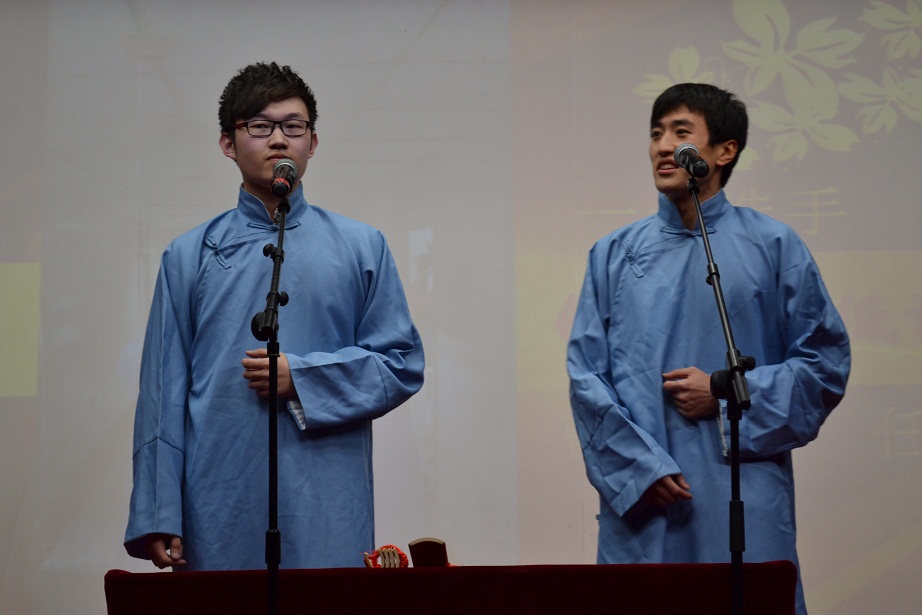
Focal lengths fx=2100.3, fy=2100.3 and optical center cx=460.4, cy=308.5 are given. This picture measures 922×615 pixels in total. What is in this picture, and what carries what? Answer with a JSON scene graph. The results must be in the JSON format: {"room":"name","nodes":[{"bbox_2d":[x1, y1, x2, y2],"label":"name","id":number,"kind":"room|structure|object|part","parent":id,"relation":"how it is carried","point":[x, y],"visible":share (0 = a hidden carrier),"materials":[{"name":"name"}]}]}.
{"room":"event hall","nodes":[
{"label":"event hall","id":0,"kind":"room"},
{"label":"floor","id":1,"kind":"structure","parent":0,"visible":0},
{"bbox_2d":[122,64,424,570],"label":"man","id":2,"kind":"object","parent":1,"relation":"on","point":[269,94],"visible":0.9},
{"bbox_2d":[257,188,292,614],"label":"microphone stand","id":3,"kind":"object","parent":1,"relation":"on","point":[280,232],"visible":0.99,"materials":[{"name":"black metal"}]},
{"bbox_2d":[270,158,298,196],"label":"microphone","id":4,"kind":"object","parent":3,"relation":"on","point":[276,190],"visible":0.98,"materials":[{"name":"black metal"}]},
{"bbox_2d":[102,562,798,614],"label":"table","id":5,"kind":"object","parent":1,"relation":"on","point":[168,578],"visible":0.97,"materials":[{"name":"red fabric"}]},
{"bbox_2d":[362,544,409,568],"label":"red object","id":6,"kind":"object","parent":5,"relation":"on","point":[392,547],"visible":0.69,"materials":[{"name":"red"}]},
{"bbox_2d":[408,537,448,566],"label":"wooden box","id":7,"kind":"object","parent":5,"relation":"on","point":[421,544],"visible":0.8,"materials":[{"name":"brown wood"}]},
{"bbox_2d":[1,0,920,614],"label":"backdrop wall","id":8,"kind":"object","parent":1,"relation":"on","point":[15,398],"visible":0.86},
{"bbox_2d":[565,82,850,614],"label":"man","id":9,"kind":"object","parent":1,"relation":"on","point":[691,110],"visible":0.91},
{"bbox_2d":[689,175,749,614],"label":"microphone stand","id":10,"kind":"object","parent":1,"relation":"on","point":[737,468],"visible":0.99,"materials":[{"name":"black metal"}]},
{"bbox_2d":[672,142,710,177],"label":"microphone","id":11,"kind":"object","parent":10,"relation":"attached to","point":[681,149],"visible":0.98,"materials":[{"name":"black"}]},
{"label":"clamp","id":12,"kind":"part","parent":10,"relation":"part of","materials":[{"name":"black"}]}
]}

## Problem to work on
A precise repetition of every entry, free of pictures, is the expected answer.

## Response to the exercise
Focal lengths fx=2100.3, fy=2100.3 and optical center cx=460.4, cy=308.5 are given. This picture measures 922×615 pixels in total. What is in this picture, and what carries what? Answer with a JSON scene graph. The results must be in the JSON format: {"room":"name","nodes":[{"bbox_2d":[x1, y1, x2, y2],"label":"name","id":number,"kind":"room|structure|object|part","parent":id,"relation":"how it is carried","point":[x, y],"visible":share (0 = a hidden carrier),"materials":[{"name":"name"}]}]}.
{"room":"event hall","nodes":[
{"label":"event hall","id":0,"kind":"room"},
{"label":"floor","id":1,"kind":"structure","parent":0,"visible":0},
{"bbox_2d":[122,64,424,570],"label":"man","id":2,"kind":"object","parent":1,"relation":"on","point":[269,94],"visible":0.9},
{"bbox_2d":[257,188,292,614],"label":"microphone stand","id":3,"kind":"object","parent":1,"relation":"on","point":[280,232],"visible":0.99,"materials":[{"name":"black metal"}]},
{"bbox_2d":[270,158,298,196],"label":"microphone","id":4,"kind":"object","parent":3,"relation":"on","point":[276,190],"visible":0.98,"materials":[{"name":"black metal"}]},
{"bbox_2d":[102,562,798,614],"label":"table","id":5,"kind":"object","parent":1,"relation":"on","point":[168,578],"visible":0.97,"materials":[{"name":"red fabric"}]},
{"bbox_2d":[362,544,409,568],"label":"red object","id":6,"kind":"object","parent":5,"relation":"on","point":[392,547],"visible":0.69,"materials":[{"name":"red"}]},
{"bbox_2d":[408,537,448,566],"label":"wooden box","id":7,"kind":"object","parent":5,"relation":"on","point":[421,544],"visible":0.8,"materials":[{"name":"brown wood"}]},
{"bbox_2d":[1,0,920,614],"label":"backdrop wall","id":8,"kind":"object","parent":1,"relation":"on","point":[15,398],"visible":0.86},
{"bbox_2d":[565,82,850,614],"label":"man","id":9,"kind":"object","parent":1,"relation":"on","point":[691,110],"visible":0.91},
{"bbox_2d":[689,175,749,614],"label":"microphone stand","id":10,"kind":"object","parent":1,"relation":"on","point":[737,468],"visible":0.99,"materials":[{"name":"black metal"}]},
{"bbox_2d":[672,142,710,177],"label":"microphone","id":11,"kind":"object","parent":10,"relation":"attached to","point":[681,149],"visible":0.98,"materials":[{"name":"black"}]},
{"label":"clamp","id":12,"kind":"part","parent":10,"relation":"part of","materials":[{"name":"black"}]}
]}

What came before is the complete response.